## [PROBLEM REQUIREMENTS]
From the text on making a guitar nut, list every numbered shortcoming the writer points out in their own work.

## [PASSAGE PROVIDED]
********

1) The side fit could be better and ultimately I want all side surfaces flush with the guitar lines and shape. Although this guitar is a difficult shape to mimic... [headinwall] [headinwall] [headinwall] I could have done better....

2) The nut is too chunky for my taste these days. More material could have been removed from the back with a more profound back bevel.

3) If you look at the back of the nut that "do not sand" line shows and is crooked. In a perfect world the line should have been hidden (and straight...) by the top edge of the headstock overlay....

4) The back nut side edges are too sharp and more material should have been removed here too blending in the corners with the back of the nut. Oh well, live and learn.... :o :D

Dave is WAY faster than me making nuts and I still kind of sort of plod along but I am faster and more precise than I used to be. Dave can do a great nut in 20 minutes.... me..... an hour plus..... :roll:

Also this is timely because we just received an email that will be placed on our web site from a client who I made a nut for earlier this week. He's given us permission to use his name although I avoid doing that out of respect for folks and only use the last initial.

What's rather funny to me about this email(s) is that nut making is my least favorite thing to do..... I want to be faster at it and am getting faster but still not up to snuff speed wise. What's also funny about this, embarrassing too.... :o is this client was so very happy with his nut that he contacted Martin over it.... Go figure.....

Anyway here is what he has to say:

Hi Hesh...on the recommendations of a friend, and your reputation online, I brought my Martin to you the other day. It's a good guitar, but you made it 1,000X better. Making a new nut with slightly smaller string spacing, and performing a long overdue setup, you've made this guitar sing. I know you've heard this many times before, but it's better than when I first got it. And it was all done in three hours. I didn't have time to do my Christmas shopping:-)

I can't thank you enough for your work. I feel like you're an old friend I just met. You and Dave run the best shop I've ever encountered, and that includes Martin itself. I'll be coming back after the first of the year for a setup on my D-35. It's just crying to meet you!

Happy Holidays to you both!

********

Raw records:
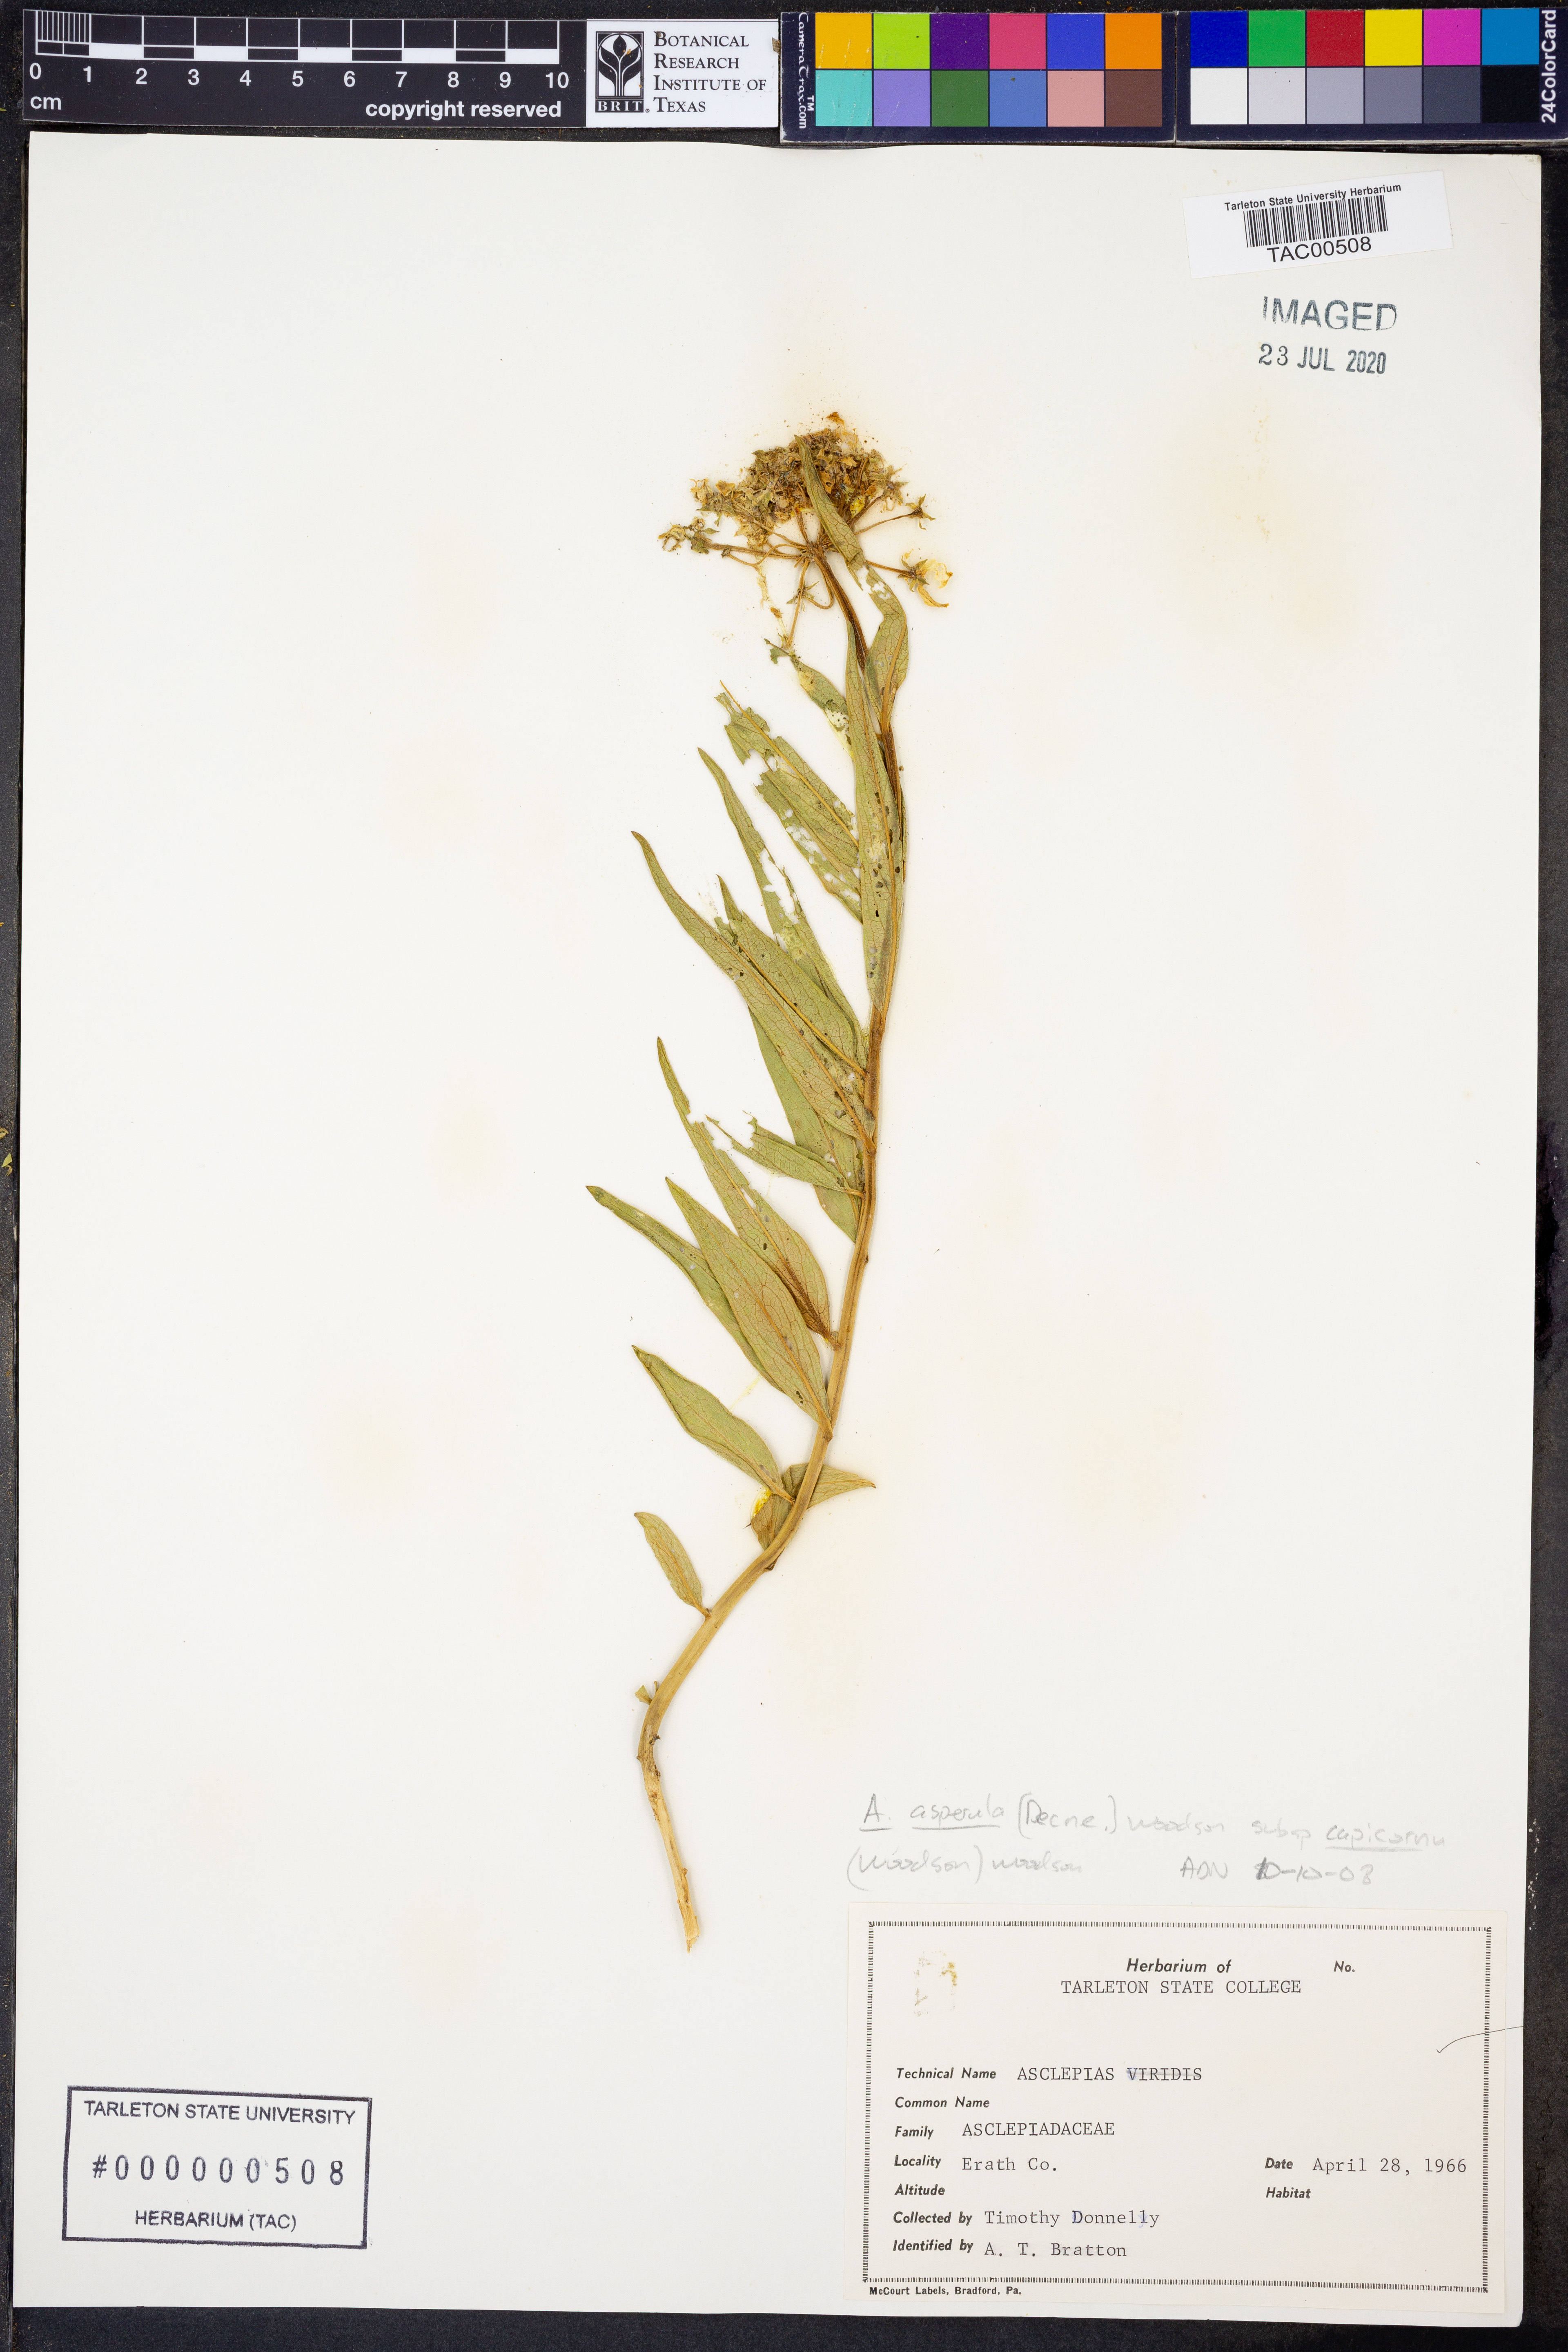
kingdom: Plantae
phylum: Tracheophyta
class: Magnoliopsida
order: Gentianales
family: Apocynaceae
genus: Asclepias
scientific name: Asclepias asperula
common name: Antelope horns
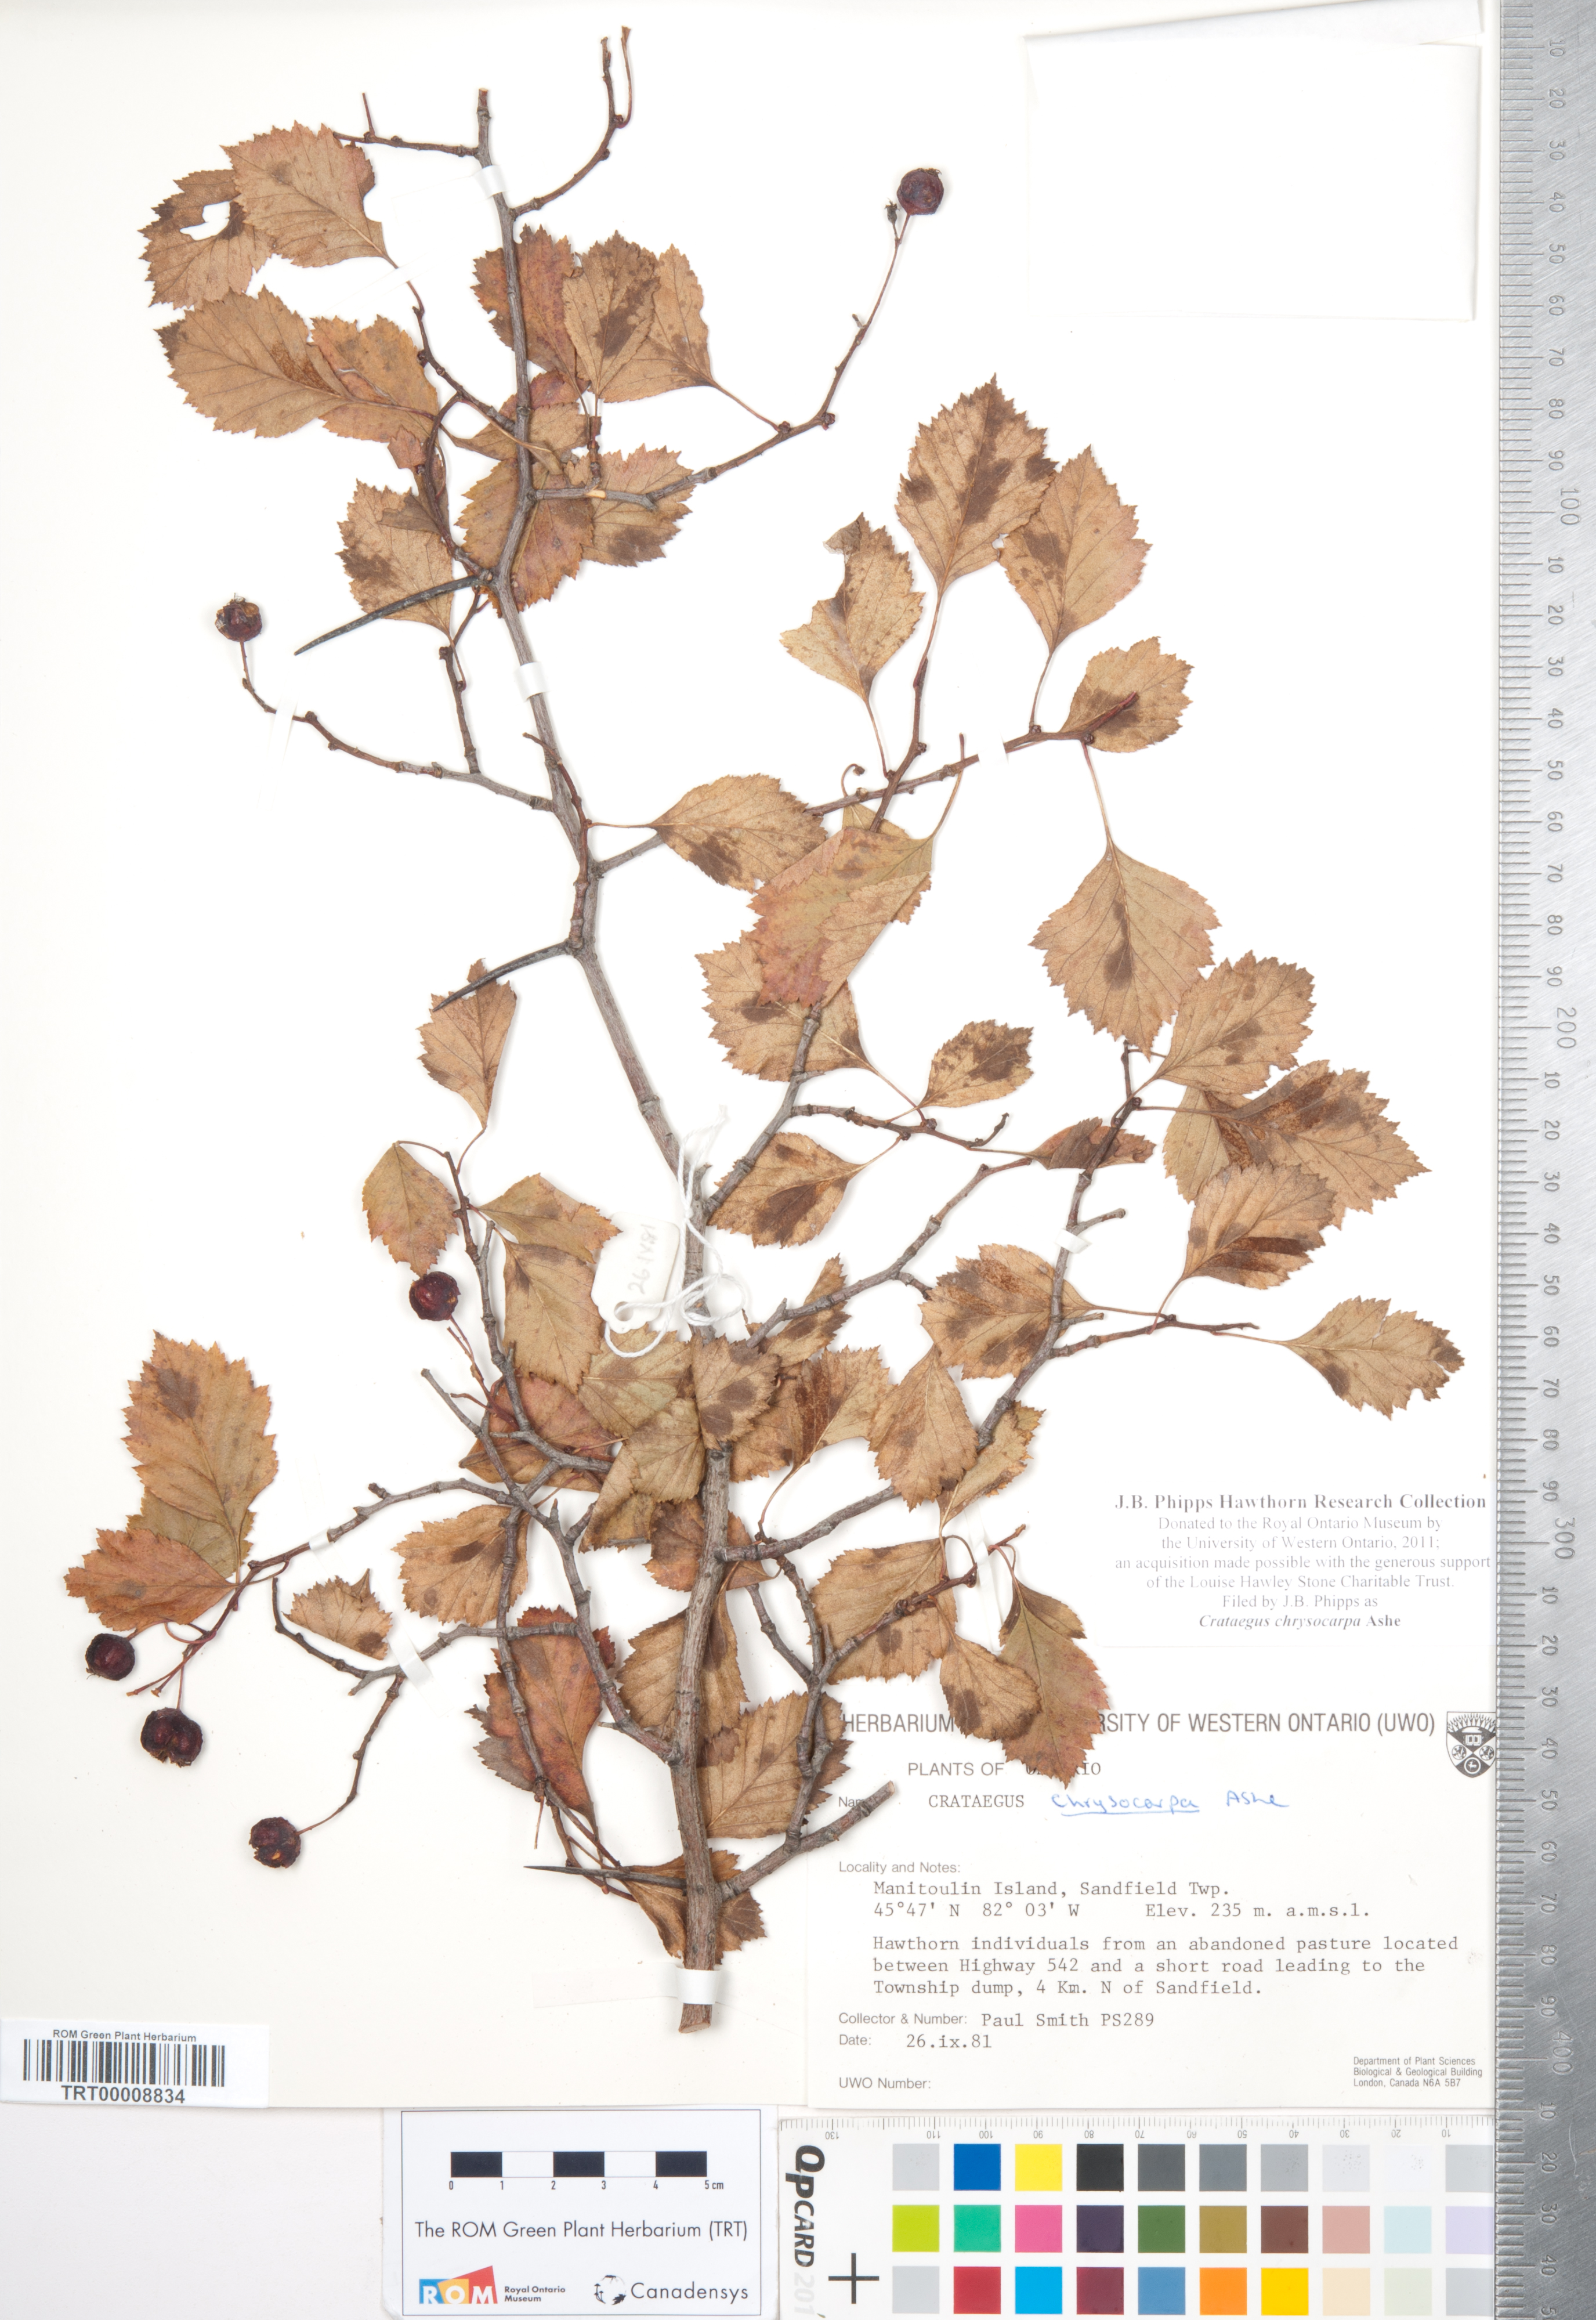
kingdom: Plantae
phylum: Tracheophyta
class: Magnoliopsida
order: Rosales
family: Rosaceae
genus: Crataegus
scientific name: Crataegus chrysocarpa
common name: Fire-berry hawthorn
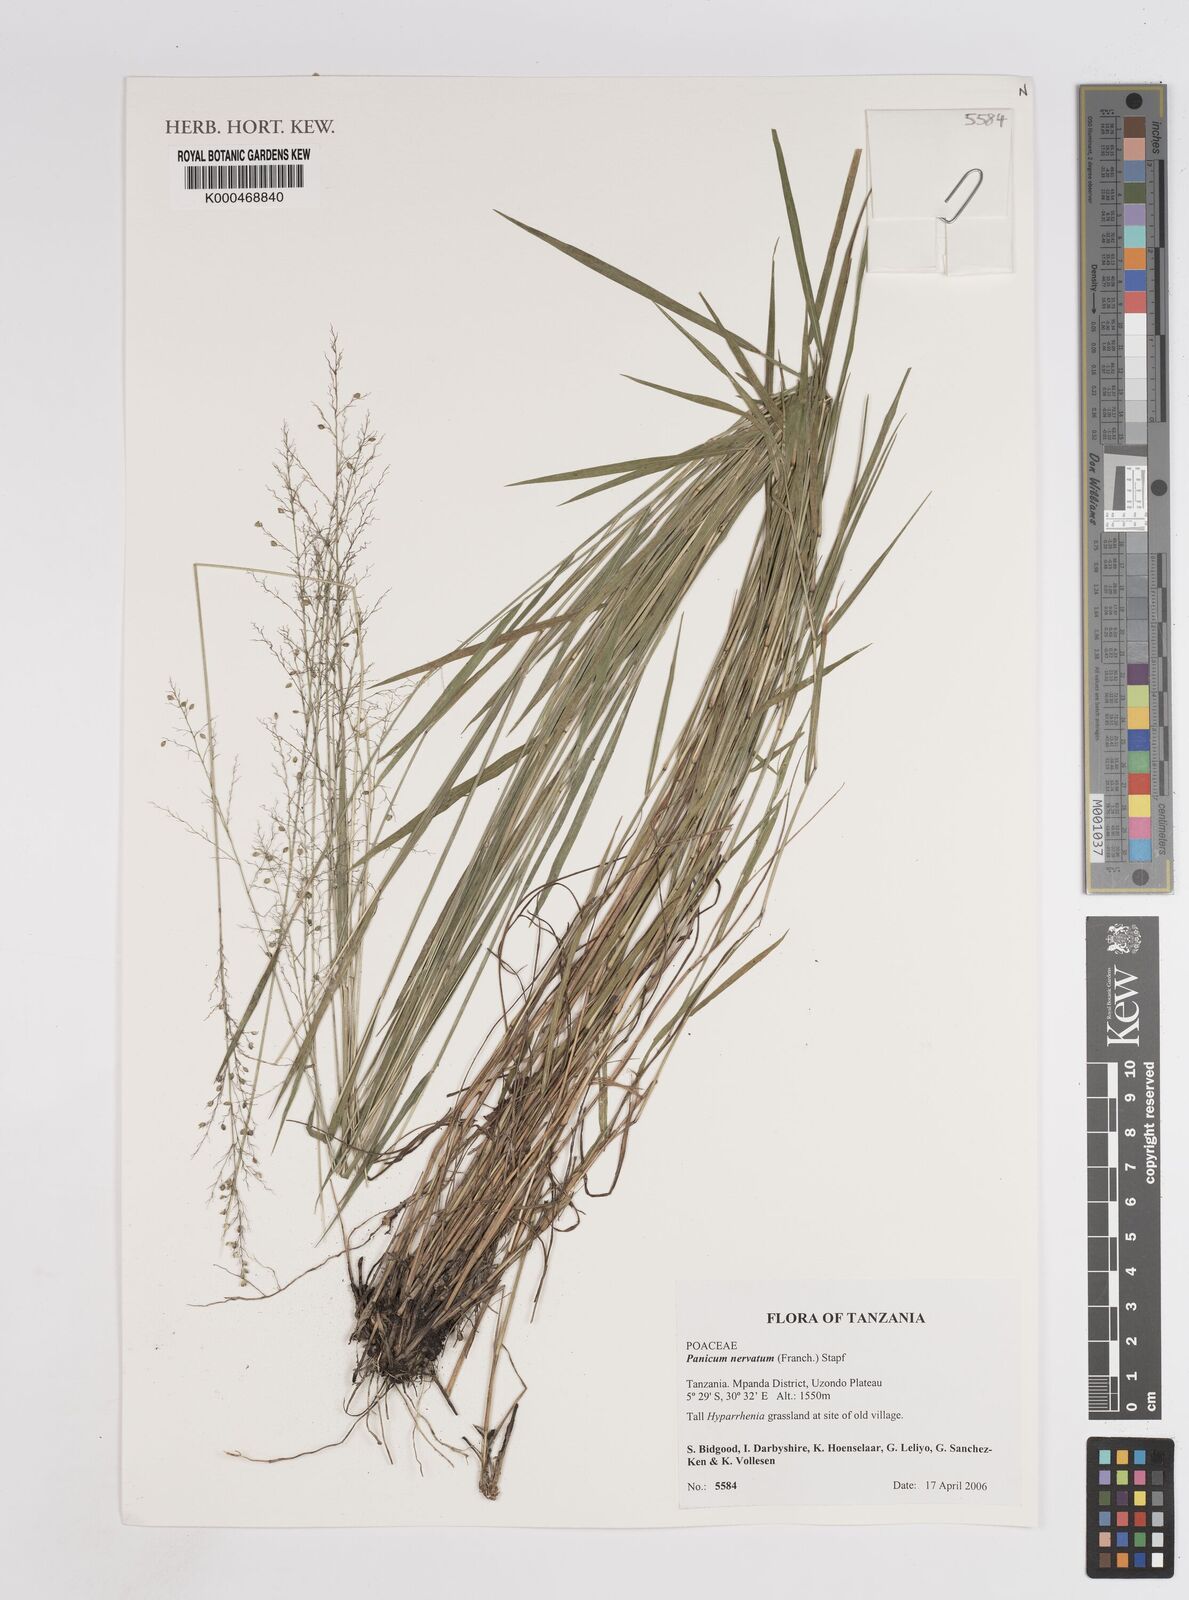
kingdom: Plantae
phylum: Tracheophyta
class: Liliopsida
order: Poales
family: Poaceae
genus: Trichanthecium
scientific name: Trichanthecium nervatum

********

## [RESULT OF THIS EXERCISE]
1. The side fit could be better; the side surfaces are not all flush with the guitar's lines and shape.
2. The nut is too chunky; more material could have been removed from the back with a more profound back bevel.
3. The "do not sand" line shows on the back of the nut and is crooked, when it should have been hidden by the top edge of the headstock overlay.
4. The back nut side edges are too sharp; more material should have been removed there, blending the corners with the back of the nut.